South Dakota State's Jordan Dykstra, left, defends Michigan forward Mitch McGary in the first half as Michigan defeated SDSU Thursday. (Robin Buckson/Detroit News)
Auburn Hills — Seven has turned into something of a magic number for Michigan now.
Despite their 26 victories leading up to the NCAA Tournament, the Wolverines are feeling the sense of urgency of knowing that they'll need to add to the win total — and prevent turning the seven in the loss column into an eight.
With that, the season's over — a sobering thought given all they've been through this season.
"There's definitely a sense of urgency now that it's win-or-go-home.

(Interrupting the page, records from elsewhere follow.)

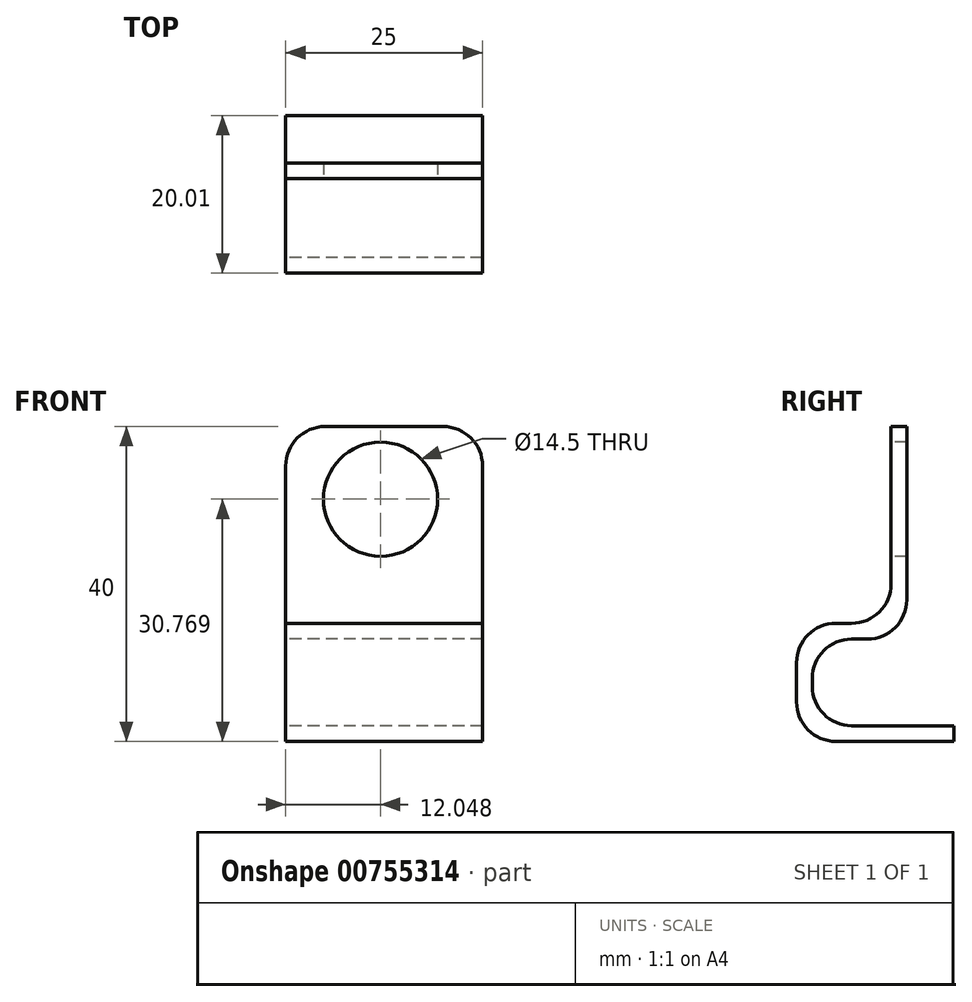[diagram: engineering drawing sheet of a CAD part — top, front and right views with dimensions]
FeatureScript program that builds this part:
annotation { "Feature Type Name" : "Feature", "Feature Type Description" : "" }
export const myFeature = defineFeature(function(context is Context, id is Id, definition is map)
    precondition{}
    {
        {
            var Q0;
            Q0=qCreatedBy(makeId("Right.planeOp"),FACE);
            var sketch = newSketch(context, id + "F0", { "sketchPlane" : qUnion([Q0])});
            skLineSegment(sketch, "E0", {"start": v(4.06, 29.32) * mm, "end": v(4.06, 4.32) * mm});
            skLineSegment(sketch, "E1", {"start": v(4.06, 4.32) * mm, "end": v(-7.94, 4.32) * mm});
            skLineSegment(sketch, "E2", {"start": v(-7.94, 4.32) * mm, "end": v(-7.94, -10.68) * mm});
            skLineSegment(sketch, "E3", {"start": v(-7.94, -10.68) * mm, "end": v(12.06, -10.68) * mm});
            skLineSegment(sketch, "E4", {"start": v(4.06, 29.32) * mm, "end": v(6.06, 29.32) * mm});
            skLineSegment(sketch, "E5", {"start": v(6.06, 29.32) * mm, "end": v(6.06, 2.32) * mm});
            skLineSegment(sketch, "E6", {"start": v(6.06, 2.32) * mm, "end": v(-5.94, 2.32) * mm});
            skLineSegment(sketch, "E7", {"start": v(-5.94, 2.32) * mm, "end": v(-5.94, -8.68) * mm});
            skLineSegment(sketch, "E8", {"start": v(-5.94, -8.68) * mm, "end": v(12.07, -8.68) * mm});
            skLineSegment(sketch, "E9", {"start": v(12.07, -8.68) * mm, "end": v(12.06, -10.68) * mm});
            skSolve(sketch);
        }
        {
            var Q0;
            Q0=makeQuery(id+"F0.imprint","IMPRINT",FACE,{"disambiguationData":[TD([[makeQuery(id+"F0.imprint","IMPRINT",EDGE,{"derivedFrom":sQuery(id+"F0.wireOp",EDGE,"E0")}),1.0]])]});
            extrude(context, id + "F1", {"entities" : qUnion([Q0]), "depth" : 25 * mm, "offsetDistance" : 25 * mm});
        }
        {
            var Q0;
            Q0=makeQuery(id+"F1.opExtrude","SWEPT_EDGE",EDGE,{"disambiguationData":[OSD([sQuery(id+"F0.wireOp",EDGE,"E0"),sQuery(id+"F0.wireOp",EDGE,"E1")])]});
            var Q1;
            Q1=makeQuery(id+"F1.opExtrude","SWEPT_EDGE",EDGE,{"disambiguationData":[OSD([sQuery(id+"F0.wireOp",EDGE,"E1"),sQuery(id+"F0.wireOp",EDGE,"E2")])]});
            var Q2;
            Q2=makeQuery(id+"F1.opExtrude","SWEPT_EDGE",EDGE,{"disambiguationData":[OSD([sQuery(id+"F0.wireOp",EDGE,"E2"),sQuery(id+"F0.wireOp",EDGE,"E3")])]});
            var Q3;
            Q3=makeQuery(id+"F1.opExtrude","SWEPT_EDGE",EDGE,{"disambiguationData":[OSD([sQuery(id+"F0.wireOp",EDGE,"E6"),sQuery(id+"F0.wireOp",EDGE,"E7")])]});
            var Q4;
            Q4=makeQuery(id+"F1.opExtrude","SWEPT_EDGE",EDGE,{"disambiguationData":[OSD([sQuery(id+"F0.wireOp",EDGE,"E7"),sQuery(id+"F0.wireOp",EDGE,"E8")])]});
            var Q5;
            Q5=makeQuery(id+"F1.opExtrude","SWEPT_EDGE",EDGE,{"disambiguationData":[OSD([sQuery(id+"F0.wireOp",EDGE,"E5"),sQuery(id+"F0.wireOp",EDGE,"E6")])]});
            var Q6;
            Q6=makeQuery(id+"F1.opExtrude","CAP_EDGE",EDGE,{"disambiguationData":[OSD([sQuery(id+"F0.wireOp",EDGE,"E4")])],"isStart":false});
            var Q7;
            Q7=makeQuery(id+"F1.opExtrude","CAP_EDGE",EDGE,{"disambiguationData":[OSD([sQuery(id+"F0.wireOp",EDGE,"E4")])],"isStart":true});
            fillet(context, id + "F2", {"entities" : qUnion([Q0, Q1, Q2, Q3, Q4, Q5, Q6, Q7]), "radius" : 5 * mm, "tangentPropagation" : true, "allowEdgeOverflow" : false});
        }
        {
            var Q0;
            Q0=qCreatedBy(makeId("Front.planeOp"),FACE);
            var sketch = newSketch(context, id + "F3", { "sketchPlane" : qUnion([Q0])});
            skCircle(sketch, "E10", {"center": v(12.05, 20.09) * mm, "radius": 7.25 * mm});
            skSolve(sketch);
        }
        {
            var Q0;
            Q0=makeQuery(id+"F3.imprint","IMPRINT",FACE,{"disambiguationData":[TD([[makeQuery(id+"F3.imprint","IMPRINT",EDGE,{"derivedFrom":sQuery(id+"F3.wireOp",EDGE,"E10")}),1.0]])]});
            extrude(context, id + "F4", {"entities" : qUnion([Q0]), "operationType" : NewBodyOperationType.REMOVE, "oppositeDirection" : true, "depth" : 25 * mm, "offsetDistance" : 25 * mm});
        }
    });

We realize if we lose another game, the season's over," freshman Nik Stauskas said. "We're not trying to make any more excuses and not trying to do any more if's or but's. We're just trying to play our game."
U-M was 6-6 in its final 12 games, including a couple of heartbreaking losses in the final seconds to Indiana and Wisconsin.
"When you see the record and you see two or three games we should have won on that record. It's going to be ups and downs and you're going to lose one bad game here and there," Tim Hardaway Jr. said. "If there was any team in the country that didn't make the tournament, they'd want to be in our situation right now, especially with the five freshmen we've been playing all season long."
Despite the disappointing finish to the regular season, Hardaway sees the silver lining in the losses, especially how it could be a benefit going into the NCAA Tournament "I'm glad that we're in this situation and we are where we need to be. Handling the adversity after those losses helped us out in the long run," he said. "The Indiana game at home is the hardest we ever played this season. That game went to the wire and it was great to see the intensity our team had out there. There's another level we can reach and we'll do a great job of getting there."
As one of the few veterans in the rotation, Hardaway knows that the opportunities are few; though he's been to three straight NCAA Tournaments, it's not a given that the team will be back in the coming years. It's a message he's tried to get through to the freshman.
"You might not even get here again; you need to take every advantage and opportunity you can while you're here and you have to make the most of it," Hardaway said.
Even though Michigan is a No. 4 seed and favored by 11 points over 13th-seeded South Dakota State, sophomore Trey Burke isn't looking past the Jackrabbits and what the rest of the Tournament could present — especially given the early exits in recent years.
"It's definitely on our minds; it's too tough not to think about it. If we think about trying to get past this weekend, we're thinking about the next round, obviously," Burke said. "We're just trying to focus on South Dakota State and do what we need to do to try to get a win."
The Wolverines haven't been to the Sweet 16 since 1994 — the end of the Fab Five era. With their high ranking and high expectations this year, they're looking to make a splash this year and erase some of the recent disappointments.
"I think it's a chance to make a statement as a team because a lot of people have doubted us," Burke said, "and see us losing early and not going far at all because of the way we ended the regular season."
Burke learned from last season's loss to Ohio in the NCAA Tournament opener, where he had a featured matchup against the Bobcats' D.J. Cooper . Competing against South Dakota State's Nate Wolters is a similar experience.
"I felt like I did that in the tournament. Cooper had a really good game. He hit a lot of threes when we went zone and he got going early," Burke said. "I never tried to make things personal between me and D.J. I tried to make the plays for my team to win; unfortunately, we didn't."